Stefan Weitz: So machine learning. What is machine learning? Machine learning really is teaching machines how to find patterns in large amounts of data. The way it works is you’ve got a black box. Think of this as just this set of algorithms in the center that can turn a mass of unstructured data or a mass of confusing data into something which is less confusing and more structured. So what happens is you basically tell the machine, "I’m going to give you all this input on this side and I’m going to tell you what the input should look like post-processing on this side." So you kind of give it the hint. And what it does is the machine says, "Okay, well how do I get from point A to point B?" And it builds, in essence, a pattern to say, "Oh, okay, when I see all this data, to get to this structured set of data I have to do all these computations in the middle to move it from unstructured or messy to structured and beautiful." And that can apply not just to data.

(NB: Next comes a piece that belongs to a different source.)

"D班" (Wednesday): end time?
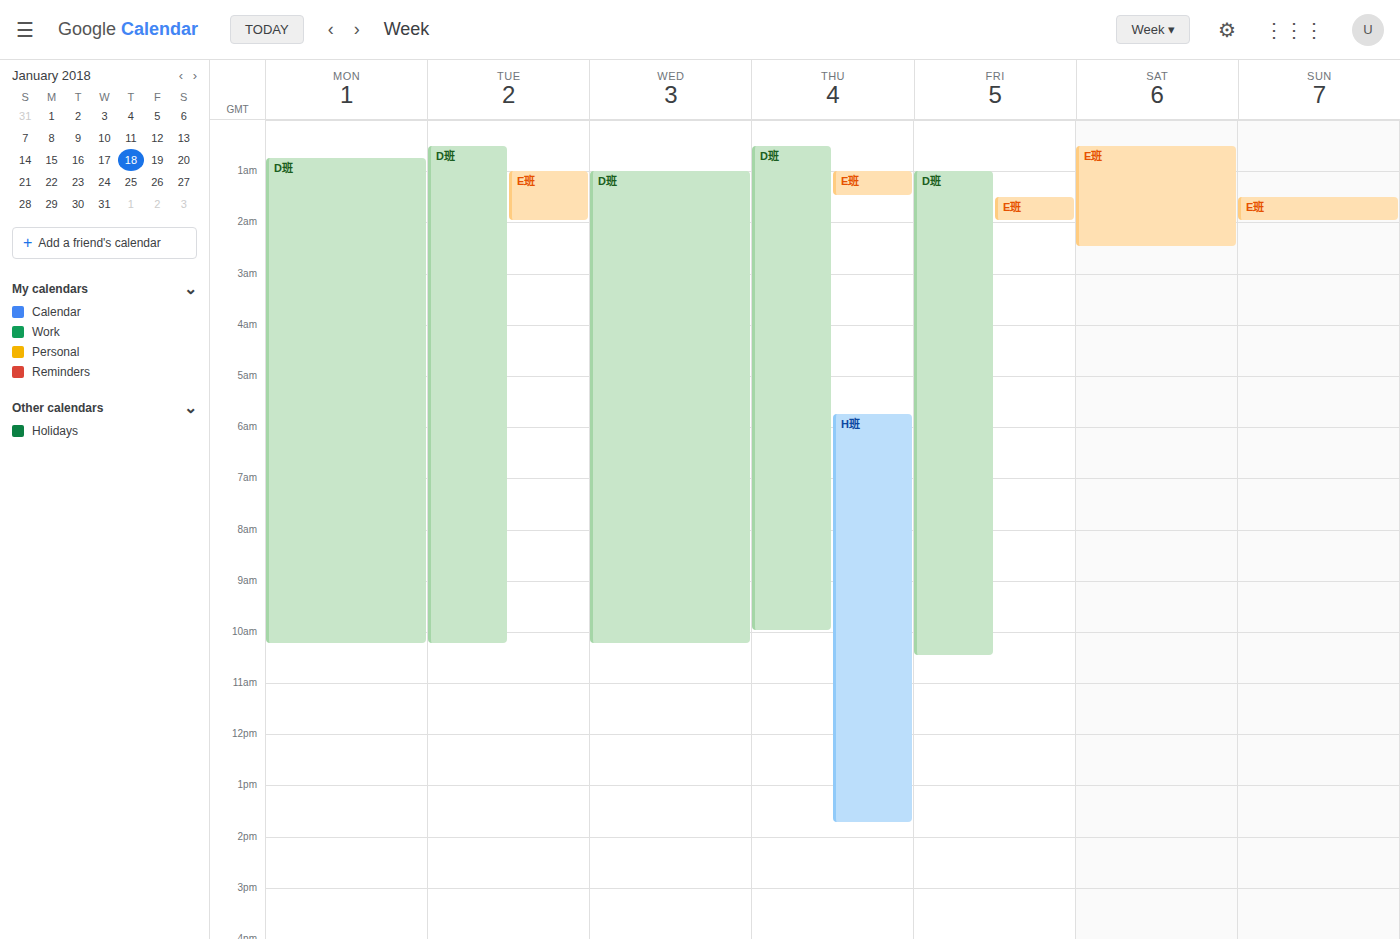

It can apply to anything. It can apply to faces. It can apply to types of cats. Whatever it might be you’re basically saying, "Hey machine, this is a cat."
And it says, "Okay, when I see two eyes and a little pink nose and some whiskers — it doesn’t actually say this, but that’s what it’s thinking — then that is a cat." So you teach machines, in essence, to recognize patterns in data, in pictures and whatever it might be. So that’s machine learning basically. You’re in essence helping machines find patterns in massive amounts of data. How does it apply to things like natural language? Well the beauty of machine learning, the beauty of things called deep neural networks allow in essence machines to not think like humans; that’s too much of a stretch. But certainly operate in the same way that we operate. The same way that, for example, when you’re a child you might see a ball on the floor. You don’t know what it’s called. You don’t know how it’s constructed or anything else, but over time people, as you’re walking around the house, your mom or your dad will say, "Look at that ball," or, "Go get the ball." And so what’s happening is that over time you’re getting reinforced that when you see an object on the floor that is stationary and has a certain circumference and looks a certain way you begin to understand ah, that’s a ball, because you’ve heard it over and over again. And machine learning and natural language processing operates much the same way except instead of having your mom or dad point at the thing and say, "That’s a ball three or four times," machines now have trillions of observations about the real world so they can learn these things much, much faster. So for NLP, it’s critical because our ability to interact with search really is predicated on the system’s understanding of what it is we are asking.
Traditionally again machines will return back results or web pages based on the keywords that we put into the box. But if I were to ask a search engine, "Why is there no jaguar in this room?" today we would get back five and a half million results for that question, none of which make any sense of course. With natural language suddenly because the search systems understand what a jaguar is — it’s a car; it’s a sports team I think; it’s an animal; it’s a mammal of some sort. It understands what a room is. It understands the construct of that sentence. When you ask a search engine in the very near future why is there no jaguar in this room, the response will not be 5.6 million results. It’ll be a question back to you saying, "What do you mean?" Like are you asking why there’s no Jaguar car in this room? Are you asking why there’s no jaguar animal in this room? And then, yes, I meant the second one. Why is there no jaguar animals in this room? And because again the search engine understands what jaguar is, an animal is and where they usually live. And then it says "Well because you’re not in a jungle and jaguars generally don’t live in conference rooms like this." And so an NLP becomes very exciting because it’s modeled on the notion that the system, that the search system understands the physical world, everything in it and how all those things relate to each other. And so suddenly now you begin to be able to engage in dialogue just as you and I would do as humans. When we have a question on meaning or intent or context we engage in clarifying questions. That’s what will happen with NLP and search and is already happening today in certain cases.